Quantum computing is a new area of research that has only recently started to blossom. Quantum computing and quantum cryptography were born out of the study of how quantum mechanical principles might be used in performing computations. The Nobel Laureate Richard Feynman observed in 1982 that certain quantum mechanical phenomena could not be simulated efficiently on a classical computer. He suggested that the situation could perhaps be reversed by using quantum mechanics to do computations that are impossible on classical computers.

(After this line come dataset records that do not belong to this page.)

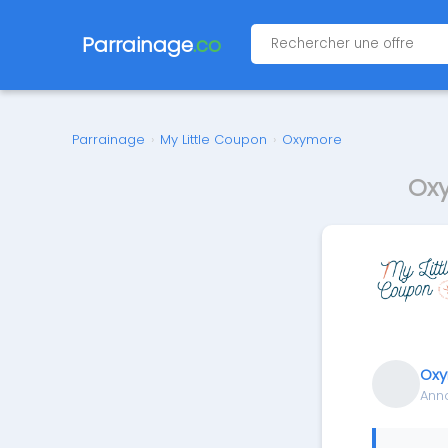
Parrainage
.co
Parrainage
›
My Little Coupon
›
Oxymore
Oxy
Ox
Ann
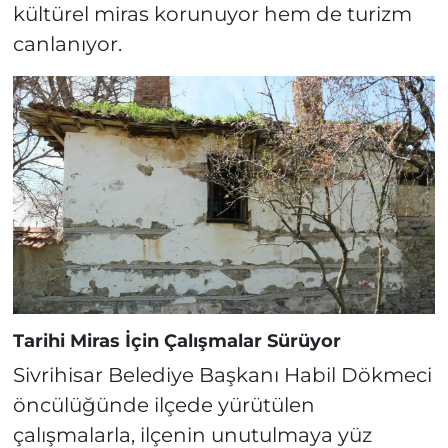
kültürel miras korunuyor hem de turizm
canlanıyor.
Tarihi Miras İçin Çalışmalar Sürüyor
Sivrihisar Belediye Başkanı Habil Dökmeci
öncülüğünde ilçede yürütülen
çalışmalarla, ilçenin unutulmaya yüz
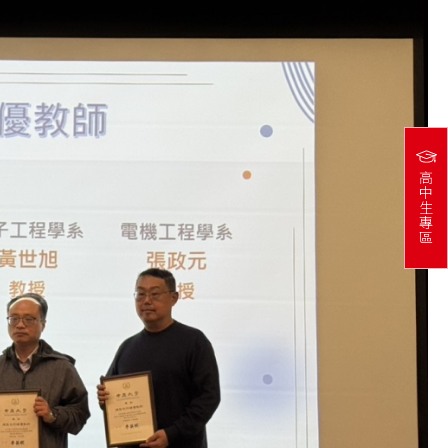
高
中
生
專
區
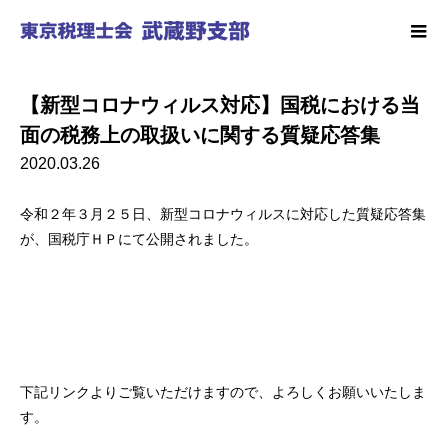
【新型コロナウィルス対応】国税における当
面の税務上の取扱いに関する質疑応答集
2020.03.26
令和２年３月２５日、新型コロナウィルスに対応した質疑応答集
が、国税庁ＨＰにて公開されました。
下記リンクよりご覧いただけますので、よろしくお願いいたしま
す。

Feynman didn’t present any examples of such devices, and only recently has there been progress in constructing even small versions.
In 1994 the field of quantum computing had a significant breakthrough when Peter Shor of AT&T Research Labs introduced a quantum algorithm that can factor integers in (probabilistic) polynomial time (if a suitable quantum computer is ever built). This was a dramatic breakthrough as it presented one of the first examples of a scenario in which quantum techniques might significantly outperform classical computing techniques.
In this chapter we introduce a couple of examples from the area of quantum computing and quantum cryptography. By no means is this chapter a thorough treatment of this young field, for even as we write this chapter significant breakthroughs are being made at NIST and other places, and the field likely will continue to advance rapidly.
There are many books and expository articles being written on quantum computing. One readable account is [Rieffel-Polak].